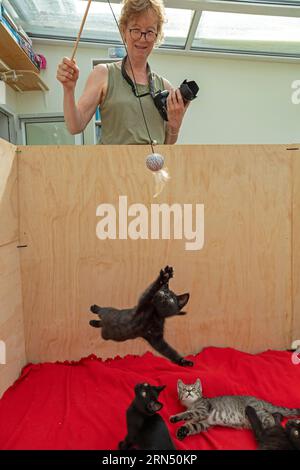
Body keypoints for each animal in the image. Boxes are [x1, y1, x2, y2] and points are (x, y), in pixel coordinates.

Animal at [169, 378, 300, 440]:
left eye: (193, 389)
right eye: (184, 389)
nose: (189, 391)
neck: (192, 404)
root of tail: (258, 399)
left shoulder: (203, 410)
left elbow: (188, 413)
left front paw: (175, 417)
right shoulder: (205, 423)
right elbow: (192, 425)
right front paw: (182, 431)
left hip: (257, 411)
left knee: (271, 417)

### EXERCISE DIRECTIONS
Leave the images out and transcribe the rest of the material exactly.

### RESPONSE TO THIS EXERCISE
Body keypoints for each animal in the image. Boxes are [x1, y1, x2, y2] and points are (x, y), in pixel coordinates.

Animal at [169, 378, 300, 440]:
left eye: (193, 389)
right eye: (184, 389)
nose: (189, 391)
neck: (192, 404)
root of tail: (258, 399)
left shoulder: (203, 410)
left elbow: (188, 413)
left front paw: (175, 417)
right shoulder: (205, 423)
right elbow: (192, 425)
right front paw: (182, 431)
left hip: (257, 411)
left knee: (271, 417)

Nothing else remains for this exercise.